# Can i view greenfield when I’m not at work?



## JustTapSkip (Oct 27, 2022)

What the tittle says, since I know we cant do trainings at home would it be the same looking at that data?


----------



## Hardlinesmaster (Oct 27, 2022)

TMnoob said:


> What the tittle says, since I know we cant do trainings at home would it be the same looking at that data?


off the clock work is a big no-no.


----------



## JustTapSkip (Oct 27, 2022)

Hardlinesmaster said:


> off the clock work is a big no-no.


Well I logged onto greenfield at home last night after work, is there any way they would find out I did?


----------



## SugarSugar (Oct 27, 2022)

Technically they don't want you to, but realistically they don't care enough to do anything about it.


----------



## Hardlinesmaster (Oct 27, 2022)

spot may notice & catch you working off the clock.


----------



## IhateOPmodel (Oct 27, 2022)

TMnoob said:


> What the tittle says, since I know we cant do trainings at home would it be the same looking at that data?


May I ask why you would be willing to work or invest your personal time in to Target?  Enjoy your time, you don't get paid to do anything off the clock.  If the leaders in your store want you to be familiar with metrics etc, then take the time on the clock to learn.


----------



## JustTapSkip (Oct 27, 2022)

IhateOPmodel said:


> May I ask why you would be willing to work or invest your personal time in to Target?  Enjoy your time, you don't get paid to do anything off the clock.  If the leaders in your store want you to be familiar with metrics etc, then take the time on the clock to learn.
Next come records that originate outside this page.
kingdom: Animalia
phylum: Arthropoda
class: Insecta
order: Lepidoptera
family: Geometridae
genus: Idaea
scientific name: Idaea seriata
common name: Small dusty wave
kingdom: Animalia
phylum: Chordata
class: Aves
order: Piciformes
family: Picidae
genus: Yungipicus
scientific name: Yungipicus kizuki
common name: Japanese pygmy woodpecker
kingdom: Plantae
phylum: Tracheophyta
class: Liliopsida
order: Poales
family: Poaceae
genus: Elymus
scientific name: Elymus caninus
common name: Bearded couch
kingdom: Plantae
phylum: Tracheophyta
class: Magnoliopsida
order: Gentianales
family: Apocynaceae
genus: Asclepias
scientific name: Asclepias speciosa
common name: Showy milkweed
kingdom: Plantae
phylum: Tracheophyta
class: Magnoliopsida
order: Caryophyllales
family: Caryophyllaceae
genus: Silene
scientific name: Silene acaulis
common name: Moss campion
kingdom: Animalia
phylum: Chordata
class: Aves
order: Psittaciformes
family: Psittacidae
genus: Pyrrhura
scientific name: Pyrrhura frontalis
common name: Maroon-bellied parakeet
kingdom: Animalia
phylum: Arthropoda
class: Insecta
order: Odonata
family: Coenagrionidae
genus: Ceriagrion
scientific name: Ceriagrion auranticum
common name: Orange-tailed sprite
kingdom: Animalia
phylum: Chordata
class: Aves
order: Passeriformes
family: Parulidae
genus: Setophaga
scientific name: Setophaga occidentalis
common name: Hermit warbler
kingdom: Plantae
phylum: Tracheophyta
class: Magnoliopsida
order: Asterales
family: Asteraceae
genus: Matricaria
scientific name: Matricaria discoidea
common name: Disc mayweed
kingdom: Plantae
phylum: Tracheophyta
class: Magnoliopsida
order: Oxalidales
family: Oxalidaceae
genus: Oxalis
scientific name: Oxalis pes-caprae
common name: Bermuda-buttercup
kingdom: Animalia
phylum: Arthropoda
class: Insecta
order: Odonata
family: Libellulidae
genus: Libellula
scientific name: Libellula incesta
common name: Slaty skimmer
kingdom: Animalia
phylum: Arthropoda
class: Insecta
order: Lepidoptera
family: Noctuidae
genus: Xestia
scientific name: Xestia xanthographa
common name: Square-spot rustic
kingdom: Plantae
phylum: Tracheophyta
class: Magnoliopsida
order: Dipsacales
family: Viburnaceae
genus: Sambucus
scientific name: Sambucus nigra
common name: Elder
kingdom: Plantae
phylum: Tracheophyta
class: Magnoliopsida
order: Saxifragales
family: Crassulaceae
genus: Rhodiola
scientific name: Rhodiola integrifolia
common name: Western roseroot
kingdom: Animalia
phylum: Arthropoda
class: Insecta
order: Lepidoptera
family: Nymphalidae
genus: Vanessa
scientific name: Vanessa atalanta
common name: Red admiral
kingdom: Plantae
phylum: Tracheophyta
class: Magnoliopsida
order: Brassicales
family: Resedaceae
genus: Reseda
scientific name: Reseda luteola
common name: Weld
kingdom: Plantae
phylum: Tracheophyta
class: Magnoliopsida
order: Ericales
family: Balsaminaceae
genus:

I was just curious about something and clicked a link (on Reddit) that lead me directly to the greenfield website. It looked like the Mytime login so didn’t think anything of it.


----------



## versionDefect (Oct 27, 2022)

Legal answer. No. Actual answer. Yes. 

They don’t check to see if you’re on the target network like other target apps. Probably an oversight. I logon to greenfield just for stats because I’m a nerd lol. 

*However,* You should not under any condition work off the clock. You shouldn’t be making a schedule while off the clock, let alone making it at home. If you’re just bored and think “ I wonder how much we make last year” or “how many drive ups have we had”  i don’t think spot cares. BUT of you’re checking “Hmm lets make the schedule for next week” thats a HUGE Nono“


----------



## YugTegrat (Oct 27, 2022)

It’s nice to see truck sizes and contents before going in. Helps to mentally prepare.


----------



## seasonaldude (Oct 27, 2022)

YugTegrat said:


> It’s nice to see truck sizes and contents before going in. Helps to mentally prepare.



Yeah, I do that a lot after an off day. What am I walking into? I like to know.


----------



## versionDefect (Oct 27, 2022)

seasonaldude said:


> Yeah, I do that a lot after an off day. What am I walking into? I like to know.


I CAN DO THAT? WHAT TAB IS IT UNDER?


…. Asking for a friend…


----------



## seasonaldude (Oct 27, 2022)

versionDefect said:


> I CAN DO THAT? WHAT TAB IS IT UNDER?
> 
> 
> …. Asking for a friend…



Easiest way to get there is to go to trailer dashboard > inbound trailer dashboard > trailer details > replenishment summary salesfloor and then filter by day. It will tell you how many casepacks, repacks, and total eaches every department is getting.

I like looking at it to mentally prepare for the day and start making plans in the back of my mind.


----------